→ ACTION ITEM:
Your copy must hold all of the data below, unchanged and without images.

→ GIVEN RECORDS:
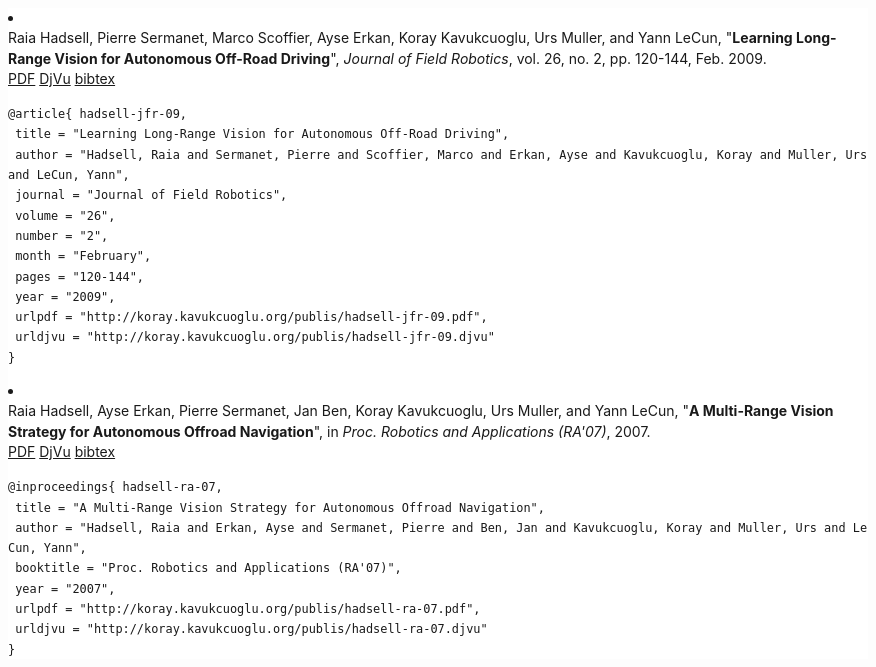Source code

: </li> 
 
<li> 
<div id="hadsell-jfr-09">Raia Hadsell, Pierre Sermanet, Marco Scoffier, Ayse Erkan, Koray Kavukcuoglu, Urs Muller, and Yann LeCun, "<B>Learning Long-Range Vision for Autonomous Off-Road Driving</B>", <EM>Journal of Field Robotics</EM>, vol. 26, no. 2, pp. 120-144, Feb. 2009.
 
<br> 
<a href="publis/hadsell-jfr-09.pdf">PDF</a>  <a href="publis/hadsell-jfr-09.djvu">DjVu</a>  <a href="#" onclick="toggle_visibility('bib-hadsell-jfr-09');return false;">bibtex</a> 
</div> 
<div class="bibtex" id="bib-hadsell-jfr-09" > 
<pre><code>@article{ hadsell-jfr-09,
 title = "Learning Long-Range Vision for Autonomous Off-Road Driving",
 author = "Hadsell, Raia and Sermanet, Pierre and Scoffier, Marco and Erkan, Ayse and Kavukcuoglu, Koray and Muller, Urs and LeCun, Yann",
 journal = "Journal of Field Robotics",
 volume = "26",
 number = "2",
 month = "February",
 pages = "120-144",
 year = "2009",
 urlpdf = "http://koray.kavukcuoglu.org/publis/hadsell-jfr-09.pdf",
 urldjvu = "http://koray.kavukcuoglu.org/publis/hadsell-jfr-09.djvu"
}
</code></pre></div> 
</li> 
 
<li> 
<div id="hadsell-ra-07">Raia Hadsell, Ayse Erkan, Pierre Sermanet, Jan Ben, Koray Kavukcuoglu, Urs Muller, and Yann LeCun, "<B>A Multi-Range Vision Strategy for Autonomous Offroad Navigation</B>", in <EM>Proc. Robotics and Applications (RA'07)</EM>, 2007.
 
<br> 
<a href="publis/hadsell-ra-07.pdf">PDF</a>  <a href="publis/hadsell-ra-07.djvu">DjVu</a>  <a href="#" onclick="toggle_visibility('bib-hadsell-ra-07');return false;">bibtex</a> 
</div> 
<div class="bibtex" id="bib-hadsell-ra-07" > 
<pre><code>@inproceedings{ hadsell-ra-07,
 title = "A Multi-Range Vision Strategy for Autonomous Offroad Navigation",
 author = "Hadsell, Raia and Erkan, Ayse and Sermanet, Pierre and Ben, Jan and Kavukcuoglu, Koray and Muller, Urs and LeCun, Yann",
 booktitle = "Proc. Robotics and Applications (RA'07)",
 year = "2007",
 urlpdf = "http://koray.kavukcuoglu.org/publis/hadsell-ra-07.pdf",
 urldjvu = "http://koray.kavukcuoglu.org/publis/hadsell-ra-07.djvu"
}
</code></pre></div> 
</li> 
 
</ul> </div>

→ COMPLETED EXERCISE:
Source code

: </li> 
 
<li> 
<div id="hadsell-jfr-09">Raia Hadsell, Pierre Sermanet, Marco Scoffier, Ayse Erkan, Koray Kavukcuoglu, Urs Muller, and Yann LeCun, "<B>Learning Long-Range Vision for Autonomous Off-Road Driving</B>", <EM>Journal of Field Robotics</EM>, vol. 26, no. 2, pp. 120-144, Feb. 2009.
 
<br> 
<a href="publis/hadsell-jfr-09.pdf">PDF</a>  <a href="publis/hadsell-jfr-09.djvu">DjVu</a>  <a href="#" onclick="toggle_visibility('bib-hadsell-jfr-09');return false;">bibtex</a> 
</div> 
<div class="bibtex" id="bib-hadsell-jfr-09" > 
<pre><code>@article{ hadsell-jfr-09,
 title = "Learning Long-Range Vision for Autonomous Off-Road Driving",
 author = "Hadsell, Raia and Sermanet, Pierre and Scoffier, Marco and Erkan, Ayse and Kavukcuoglu, Koray and Muller, Urs and LeCun, Yann",
 journal = "Journal of Field Robotics",
 volume = "26",
 number = "2",
 month = "February",
 pages = "120-144",
 year = "2009",
 urlpdf = "http://koray.kavukcuoglu.org/publis/hadsell-jfr-09.pdf",
 urldjvu = "http://koray.kavukcuoglu.org/publis/hadsell-jfr-09.djvu"
}
</code></pre></div> 
</li> 
 
<li> 
<div id="hadsell-ra-07">Raia Hadsell, Ayse Erkan, Pierre Sermanet, Jan Ben, Koray Kavukcuoglu, Urs Muller, and Yann LeCun, "<B>A Multi-Range Vision Strategy for Autonomous Offroad Navigation</B>", in <EM>Proc. Robotics and Applications (RA'07)</EM>, 2007.
 
<br> 
<a href="publis/hadsell-ra-07.pdf">PDF</a>  <a href="publis/hadsell-ra-07.djvu">DjVu</a>  <a href="#" onclick="toggle_visibility('bib-hadsell-ra-07');return false;">bibtex</a> 
</div> 
<div class="bibtex" id="bib-hadsell-ra-07" > 
<pre><code>@inproceedings{ hadsell-ra-07,
 title = "A Multi-Range Vision Strategy for Autonomous Offroad Navigation",
 author = "Hadsell, Raia and Erkan, Ayse and Sermanet, Pierre and Ben, Jan and Kavukcuoglu, Koray and Muller, Urs and LeCun, Yann",
 booktitle = "Proc. Robotics and Applications (RA'07)",
 year = "2007",
 urlpdf = "http://koray.kavukcuoglu.org/publis/hadsell-ra-07.pdf",
 urldjvu = "http://koray.kavukcuoglu.org/publis/hadsell-ra-07.djvu"
}
</code></pre></div> 
</li> 
 
</ul> </div>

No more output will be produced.